Un rapport confidentiel du Conseil de sécurité de l’ONU, consulté par Bloomberg, alerte sur un vaste réseau de pillage et de blanchiment de minerais issus de la République Démocratique du Congo (RDC), accusant le Rwanda de servir de plateforme de réexportation frauduleuse.
Selon ce document attendu dans les jours à venir, le commerce illégal de l’étain, du tantale et du tungstène alimente les chaînes d’approvisionnement mondiales tout en contournant les mécanismes internationaux de traçabilité mis en place pour lutter contre les minerais de conflit.
Des minerais congolais reconditionnés comme «rwandais »
Le rapport révèle que des minerais extraits illégalement en RDC sont transférés au Rwanda, où ils sont mélangés à la production locale, puis exportés sous l’étiquette « origine rwandaise ». Cette pratique revient à « blanchir » les minerais pillés, compromettant la crédibilité des systèmes de certification, tels que l’Initiative pour la transparence dans les industries extractives (ITIE) et les normes de l’OCDE.
« Ce procédé met en péril la crédibilité des systèmes de certification mis en place pour lutter contre le commerce des minerais de conflit », souligne le rapport.
Un contexte politique sous tension
Cette révélation intervient quelques jours après la signature à Washington d’un accord de paix entre la RDC et le Rwanda, sous médiation américaine.

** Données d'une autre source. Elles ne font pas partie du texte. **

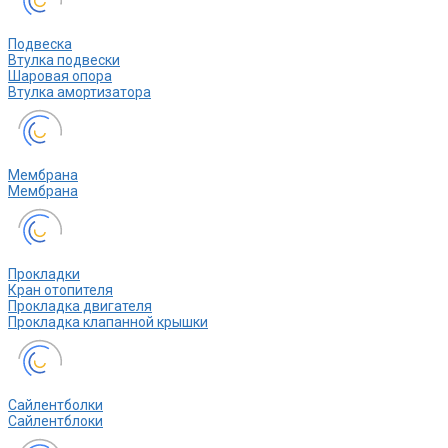
Подвеска
Втулка подвески
Шаровая опора
Втулка амортизатора
Мембрана
Мембрана
Прокладки
Кран отопителя
Прокладка двигателя
Прокладка клапанной крышки
Сайлентболки
Сайлентблоки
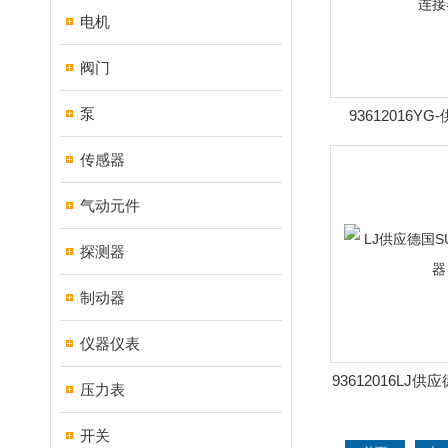
电机
阀门
泵
93612016Y
Marath
传感器
气动元件
探测器
制动器
仪器仪表
93612016LJ
压力表
传感
开关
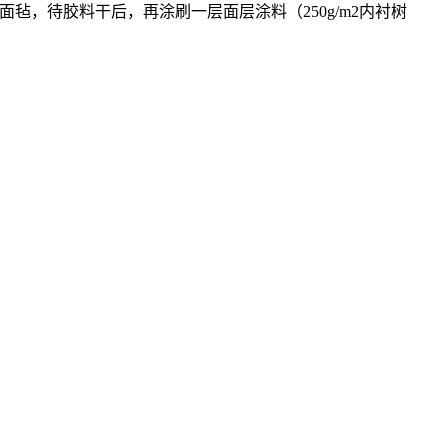
面毡，待胶料干后，再涂刷一层面层涂料（250g/m2内衬树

Le texte prévoit une cessation des hostilités, la fin du soutien aux groupes armés – dont le M23 – et une coopération économique bilatérale, avec l’appui des investissements américains.

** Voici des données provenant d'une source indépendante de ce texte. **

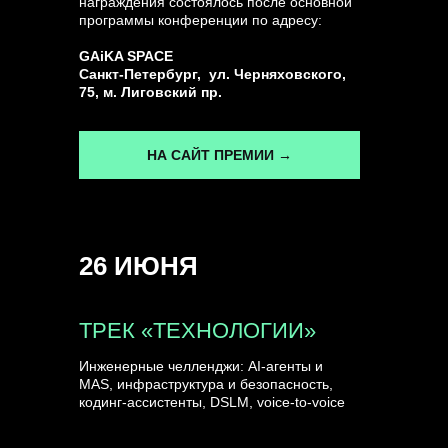
награждения состоялось после основной
программы конференции по адресу:
ГЕНЕРАЛЬНЫЙ ИНФОПАРТНЕР
GAiKA SPACE
CONVERSATIONS
Санкт-Петербург, ул. Черняховского,
75, м. Лиговский пр.
НА САЙТ ПРЕМИИ →
КУПИТЬ ЗАПИСИ
26 ИЮНЯ
СПИКЕРЫ
ТРЕК «ТЕХНОЛОГИИ»
Инженерные челленджи: AI-агенты и
MAS, инфраструктура и безопасность,
кодинг-ассистенты, DSLM, voice-to-voice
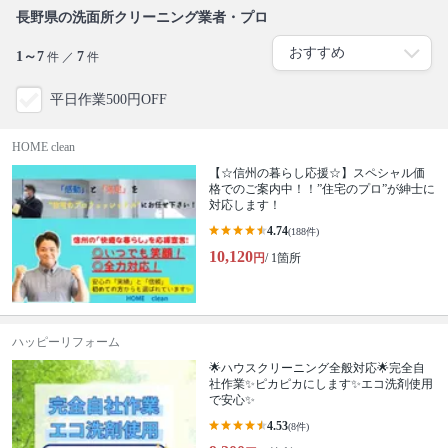
長野県の洗面所クリーニング業者・プロ
1～7
7
件 ／
件
平日作業500円OFF
HOME clean
【☆信州の暮らし応援☆】スペシャル価
格でのご案内中！！”住宅のプロ”が紳士に
対応します！
4.74
(188件)
10,120
円
/ 1箇所
ハッピーリフォーム
🌟ハウスクリーニング全般対応🌟完全自
社作業✨️ピカピカにします✨️エコ洗剤使用
で安心✨
4.53
(8件)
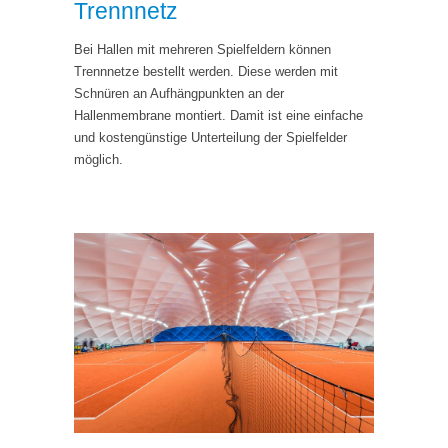
Trennnetz
Bei Hallen mit mehreren Spielfeldern können
Trennnetze bestellt werden. Diese werden mit
Schnüren an Aufhängpunkten an der
Hallenmembrane montiert. Damit ist eine einfache
und kostengünstige Unterteilung der Spielfelder
möglich.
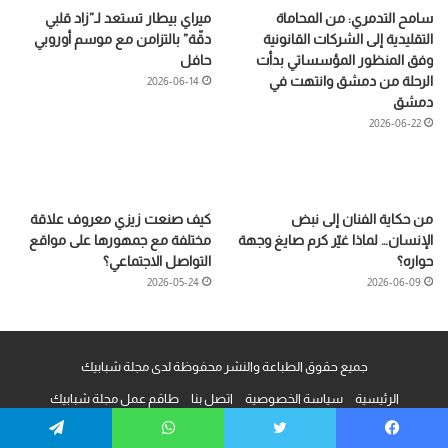
سامح التدمري: من المحاماة
ميراي بيطار تستعد لـ”زاد قلبي
التقليدية إلى الشركات القانونية
دقّة” بالتزامن مع موسم أوروبي
وفق المنظور المؤسساتي بدأت
حافل
الرحلة من دمشق وانتهت في
2026-06-14
دمشق
2026-06-22
من حكاية الفنان إلى نبض
كيف صنعت زيزي معروف علاقة
الإنسان… لماذا غيّر كرم صايغ وجهة
مختلفة مع جمهورها على مواقع
حواره؟
التواصل الاجتماعي؟
2026-05-24
2026-06-09
جميع حقوق الطباعة والنشر محفوظة لدى مجلة شبابيك
الرئيسية
سياسة الخصوصية
اتصل بنا
طاقم عمل مجلة شبابيك
يسبوك
تويتر
واتساب
تيلقرام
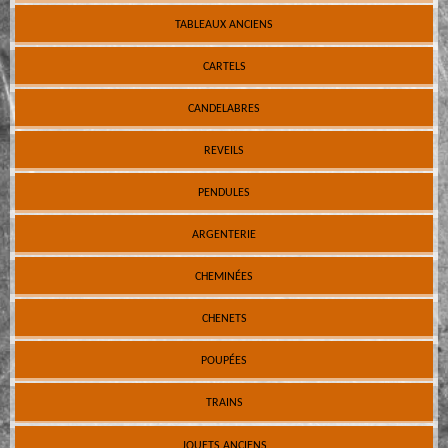
TABLEAUX ANCIENS
CARTELS
CANDELABRES
REVEILS
PENDULES
ARGENTERIE
CHEMINÉES
CHENETS
POUPÉES
TRAINS
JOUETS ANCIENS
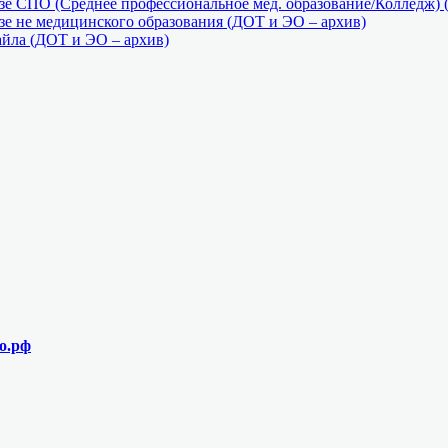
е СПО (Среднее профессиональное мед. образование/Колледж) 
е не медицинского образования (ДОТ и ЭО – архив)
айла (ДОТ и ЭО – архив)
о.рф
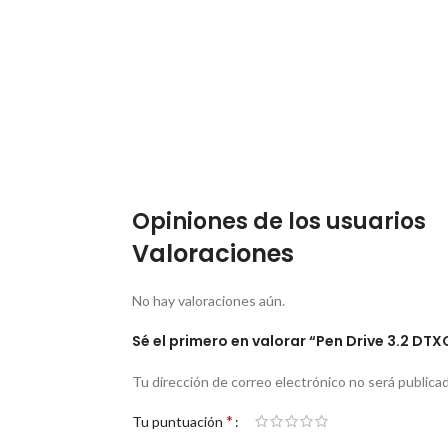
Opiniones de los usuarios
Valoraciones
No hay valoraciones aún.
Sé el primero en valorar “Pen Drive 3.2 DT
Tu dirección de correo electrónico no será publicad
*
Tu puntuación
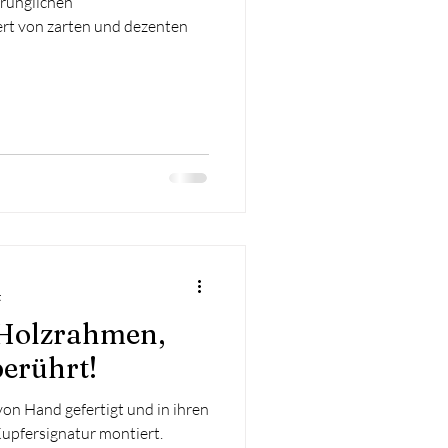
prünglichen
ert von zarten und dezenten
t
 Holzrahmen,
berührt!
n Hand gefertigt und in ihren
upfersignatur montiert.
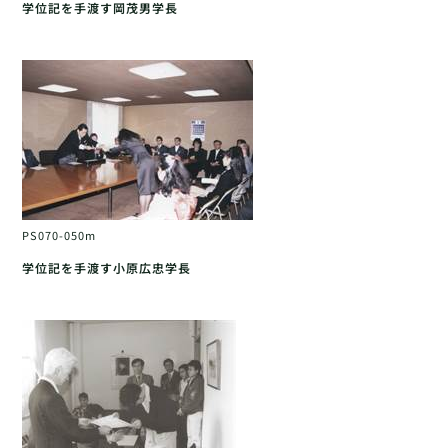
学位記を手渡す岡茂男学長
PS070-050m
学位記を手渡す小原広忠学長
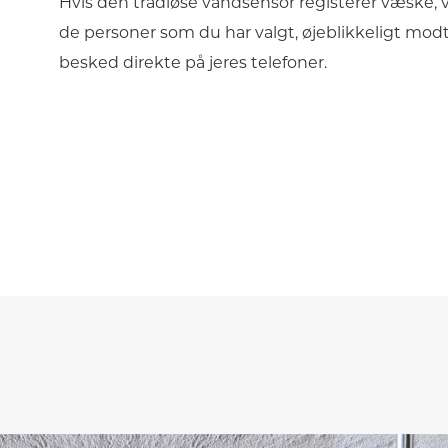
Hvis den trådløse vandsensor registerer væske, v
de personer som du har valgt, øjeblikkeligt mod
besked direkte på jeres telefoner.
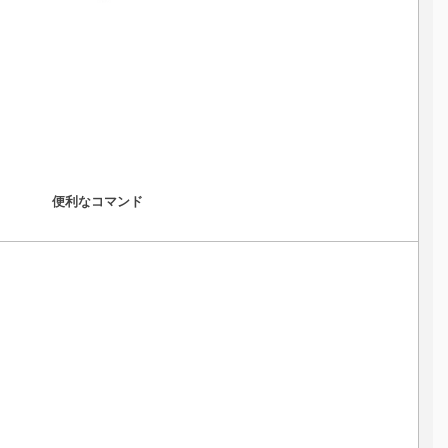
便利なコマンド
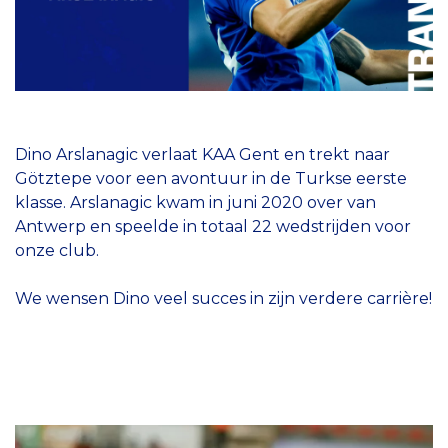
Dino Arslanagic verlaat KAA Gent en trekt naar
Götztepe voor een avontuur in de Turkse eerste
klasse. Arslanagic kwam in juni 2020 over van
Antwerp en speelde in totaal 22 wedstrijden voor
onze club.
We wensen Dino veel succes in zijn verdere carrière!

Cependant, les experts de l’ONU mettent en doute la sincérité de ces engagements, soulignant que le Rwanda maintiendrait une présence militaire significative en territoire congolais, même après la signature de l’accord.
Le rapport estime qu’environ 6 000 soldats rwandais opéraient aux côtés du M23 à son apogée, un chiffre redescendu à 1 000 – 1 500 hommes fin avril, bien que « plusieurs milliers » restent stationnés à la frontière.
Occupation militaire et répression documentées
Les experts onusiens dénoncent une stratégie d’occupation du territoire congolais, appuyée par des moyens militaires sophistiqués – drones armés, systèmes de défense aérienne, brouilleurs –, en violation des sanctions internationales.
Ils documentent également des exactions graves dans les zones contrôlées par le M23 : exécutions extrajudiciaires, détentions arbitraires, actes de torture, disparitions forcées et incursions dans des hôpitaux.
Un enjeu économique stratégique : le contrôle du tantale
L’objectif, selon le rapport, serait de contrôler les ressources minières congolaises, notamment le tantale, métal stratégique utilisé dans l’industrie électronique. La RDC et le Rwanda représenteraient ensemble environ 60 % de la production mondiale, selon l’Institut d’études géologiques des États-Unis (USGS).
Face à ces accusations, le Rwanda réfute en bloc. Sa porte-parole, Yolande Makolo, affirme que le rapport « déforme les préoccupations sécuritaires de longue date du Rwanda », et assure que le secteur minier rwandais est « réglementé et formalisé », avec des investissements dans la transformation locale.
Les chiffres officiels remis en cause
Les experts de l’ONU demeurent sceptiques. Ils estiment que les statistiques officielles rwandaises – mentionnant une production de 8 000 à 9 000 tonnes par an de tantale, étain et tungstène – sont incohérentes avec les données du bureau national des statistiques du Rwanda, ainsi que d’analyses géologiques indépendantes.
Ce rapport ravive le débat sur la nécessité d’un encadrement rigoureux du commerce des minerais dans la région des Grands Lacs. Il plaide pour un renforcement des mécanismes de traçabilité et une coopération régionale effective, afin de prévenir le financement des conflits armés par l’exploitation illégale des ressources naturelles.